The faint tones of yet another waltz make their way into the street from the tenants’ shindig in number 41. The cold tears at my vodka-drenched shirt breast. I hear the far-off sound of laughter and chatter.
‘The schnapps in there must be flowing like butter in the Sahara.’
The cold November evening startles me out of my stupor. It’s blowing so hard that the cigar in my mouth burns at twice its normal rate. For a long while I stand on the other side of the street, keeping my eyes on the laundry. There’s no sign of that mysterious shadow.
Dixie whines and pulls, but I drag her along. We walk towards the Veterinary Institute and take a detour over the Johannes School’s yard. Dixie starts panting and her limping gets worse.
I put my hand in my pocket and finger the letter from Beda. I don’t have much of a sense of recall at the moment, but I remember my promise to the washerwoman, and words are there to be honoured. I have failed to keep a promise I made to someone I cared about one too many times already. Never again.
I hold the letter up in the light cast by a street lamp, and stare at the date. If old man Ström was right, Beda only wrote it a few weeks before she died. We cross to the opposite pavement before I drag Dixie back south again.
Up in Vanadislunden St Stefan’s Church strikes nine times. From the train station towards Albano, a freight train lets out a shriek. The air smells of burning spruce.
We are almost home now. Across the deserted street, Lundin’s shop sign is banging in the wind. Suddenly the pale light, falling over the pavement outside the laundry, is turned off. A bell tinkles, a door creaks and slams. I stop; my heart misses a beat.
Only a few metres in front of me, a figure with an up
turned coat collar is hunched over the lock. He has a walking stick hooked over his lower arm. The silver hilt glitters in the dark.
‘Bleeding lock!’
The man curses, tugging at the key. His voice is deep. He’s still not seen me. Soundlessly I tie Dixie’s lead around a drainpipe. There’s a click as the lock clicks into place. The man in front of me sighs and tries to pull the key out. I glance around once, making sure I’m alone. Quickly I take off my tie and fold it up in my coat pocket before I charge at him. I move quicker than I have for years.
I twist the man round with a hand at his collar before I thump him into the laundry door. Dixie barks. The drainpipe rattles when she tugs at the lead. The man roars and pumps his arms up and down. Somehow he manages to whack me just under my eye with the silver hilt of his stick. The pain surges through my head like a piercing wolf-whistle.

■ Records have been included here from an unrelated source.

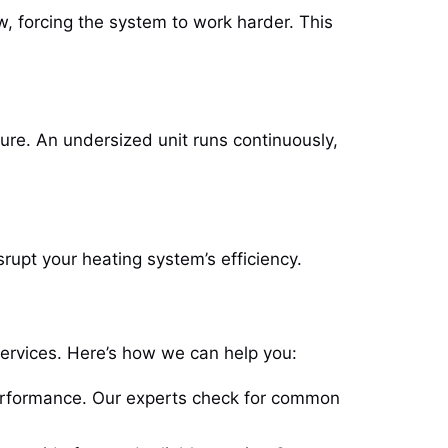
w, forcing the system to work harder. This
ature. An undersized unit runs continuously,
rupt your heating system’s efficiency.
services. Here’s how we can help you:
erformance. Our experts check for common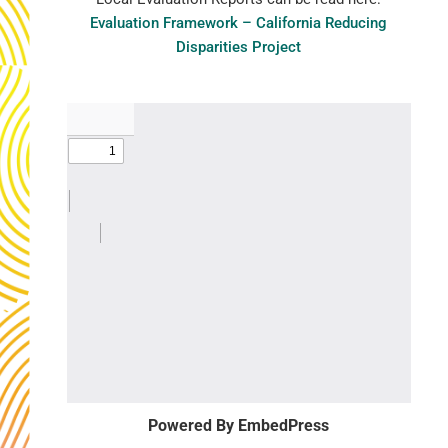
Evaluation Framework – California Reducing
Disparities Project
Powered By EmbedPress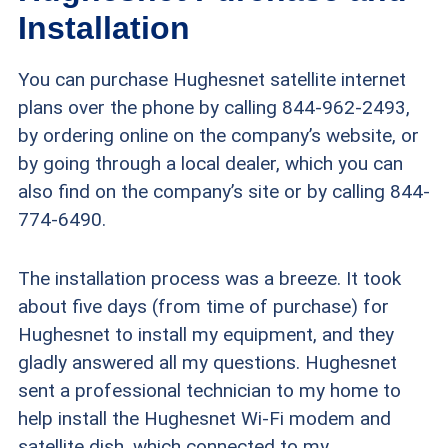
Installation
You can purchase Hughesnet satellite internet
plans over the phone by calling 844-962-2493,
by ordering online on the company’s website, or
by going through a local dealer, which you can
also find on the company’s site or by calling 844-
774-6490.
The installation process was a breeze. It took
about five days (from time of purchase) for
Hughesnet to install my equipment, and they
gladly answered all my questions. Hughesnet
sent a professional technician to my home to
help install the Hughesnet Wi-Fi modem and
satellite dish, which connected to my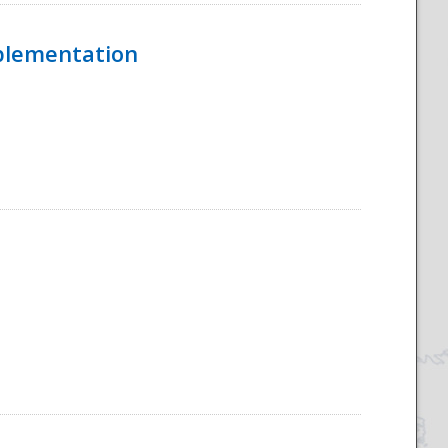
mplementation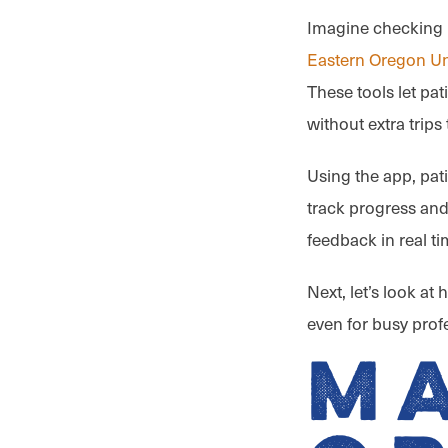
Imagine checking i
Eastern Oregon Un
These tools let pat
without extra trips 
Using the app, pat
track progress and
feedback in real t
Next, let’s look at
even for busy prof
M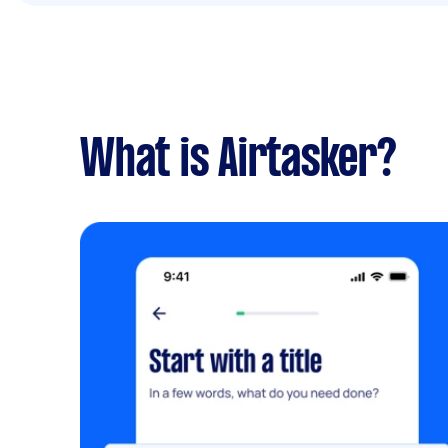
What is Airtasker?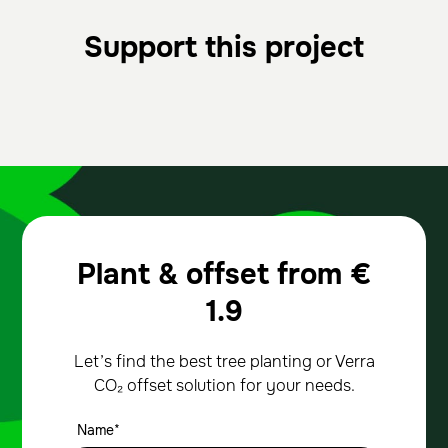
Support this project
Plant & offset from
€
1.9
Let’s find the best tree planting or Verra
CO₂ offset solution for your needs.
Name*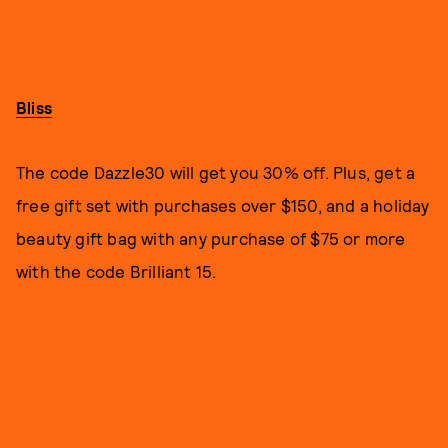
Bliss
The code Dazzle30 will get you 30% off. Plus, get a
free gift set with purchases over $150, and a holiday
beauty gift bag with any purchase of $75 or more
with the code Brilliant 15.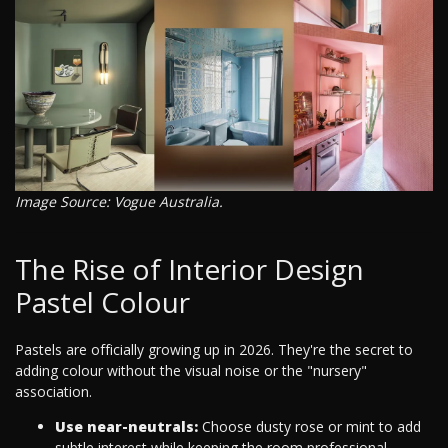
Image Source: Vogue Australia.
The Rise of Interior Design
Pastel Colour
Pastels are officially growing up in 2026. They're the secret to
adding colour without the visual noise or the "nursery"
association.
Use near-neutrals:
Choose dusty rose or mint to add
subtle interest while keeping the room professional.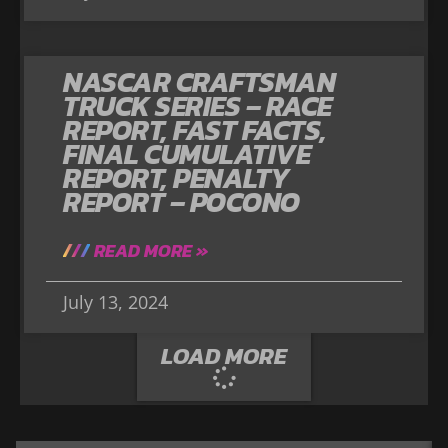
NASCAR CRAFTSMAN
TRUCK SERIES – RACE
REPORT, FAST FACTS,
FINAL CUMULATIVE
REPORT, PENALTY
REPORT – POCONO
READ MORE »
July 13, 2024
LOAD MORE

My fingers quickly work their way up to his throat. His yelling comes to an abrupt end when I give him a squeeze and at the same time twist a left hook into his liver. It’s not an especially hard punch. My knuckles connect with his bottom rib. I let him go and the fucker goes down on all fours.

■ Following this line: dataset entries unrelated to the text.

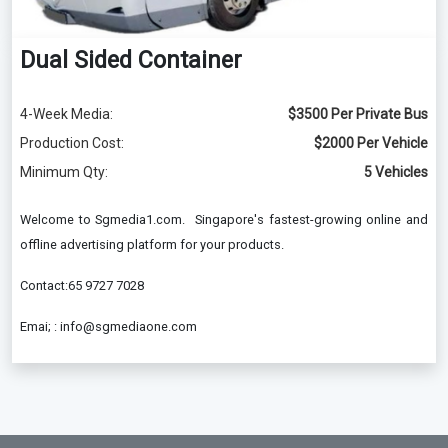
Dual Sided Container
4-Week Media:
$3500 Per Private Bus
Production Cost:
$2000 Per Vehicle
Minimum Qty:
5 Vehicles
Welcome to Sgmedia1.com. Singapore's fastest-growing online and
offline advertising platform for your products.
Contact:65 9727 7028
Emai; : info@sgmediaone.com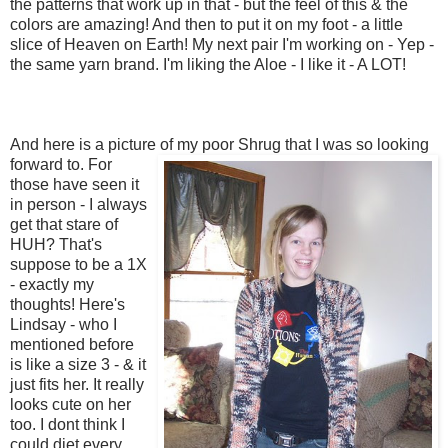
the patterns that work up in that - but the feel of this & the
colors are amazing! And then to put it on my foot - a little
slice of Heaven on Earth! My next pair I'm working on - Yep -
the same yarn brand. I'm liking the Aloe - I like it - A LOT!
And here is a picture of my poor Shrug that I was so looking
forward t
o. For
those have seen it
in person - I always
get that stare of
HUH? That's
suppose to be a 1X
- exactly my
thoughts! Here's
Lindsay - who I
mentioned before
is like a size 3 - & it
just fits her. It really
looks cute on her
too. I dont think I
could diet every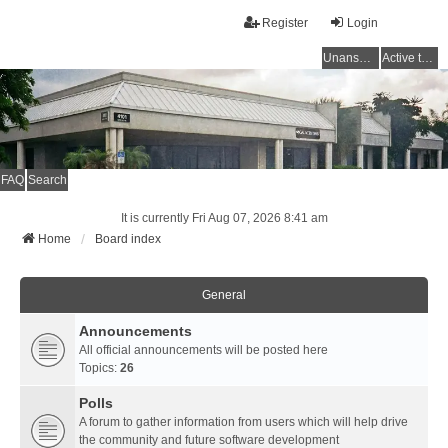
Register
Login
Unanswered topics
Active topics
FAQ
Search
It is currently Fri Aug 07, 2026 8:41 am
Home
Board index
General
Announcements
All official announcements will be posted here
Topics:
26
Polls
A forum to gather information from users which will help drive
the community and future software development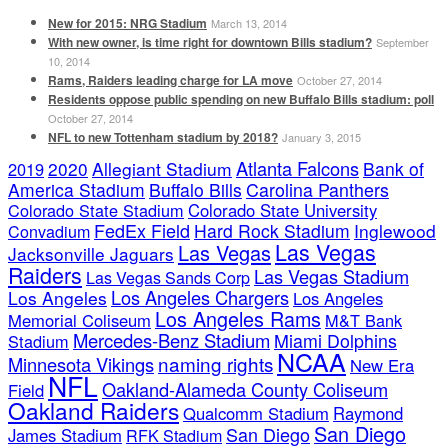
New for 2015: NRG Stadium
March 13, 2014
With new owner, is time right for downtown Bills stadium?
September
10, 2014
Rams, Raiders leading charge for LA move
October 27, 2014
Residents oppose public spending on new Buffalo Bills stadium: poll
October 27, 2014
NFL to new Tottenham stadium by 2018?
January 3, 2015
Atlanta Falcons
2020
Allegiant Stadium
Bank of
2019
America Stadium
Buffalo Bills
Carolina Panthers
Colorado State Stadium
Colorado State University
FedEx Field
Hard Rock Stadium
Inglewood
Convadium
Las Vegas
Las Vegas
Jacksonville Jaguars
Raiders
Las Vegas Stadium
Las Vegas Sands Corp
Los Angeles Chargers
Los Angeles
Los Angeles
Los Angeles Rams
Memorial Coliseum
M&T Bank
Mercedes-Benz Stadium
Miami Dolphins
Stadium
NCAA
naming rights
Minnesota Vikings
New Era
NFL
Oakland-Alameda County Coliseum
Field
Oakland Raiders
Qualcomm Stadium
Raymond
San Diego
San Diego
James Stadium
RFK Stadium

His hat rolls off and ends up in the gutter. His pocket watch falls out of his waistcoat and dangles under him like a pendulum. He gasps and coughs. Viscous threads of phlegm trail out of his mouth, like the tentacles of a jellyfish. I put my foot on his neck and press his face into the pavement. He still has too little air in him to yell. He starts fumbling with something, then holds out a black wallet.
I take my foot off the man’s neck. I turn towards the laundry and try to get the lock open. It gets caught and I have to fiddle with it for a moment before it releases. The man on the pavement thinks he can crawl off. He’s turned his arse towards me. I take aim and drive home my boot between his legs. Only now does he protest. He falls onto his side and yells, with his hands on his crotch and his legs drawn up into a foetal position. I hastily look around before grabbing him by the shoulder of his fur-trimmed overcoat, then drag him inside backwards. On the way in I hit the light switch.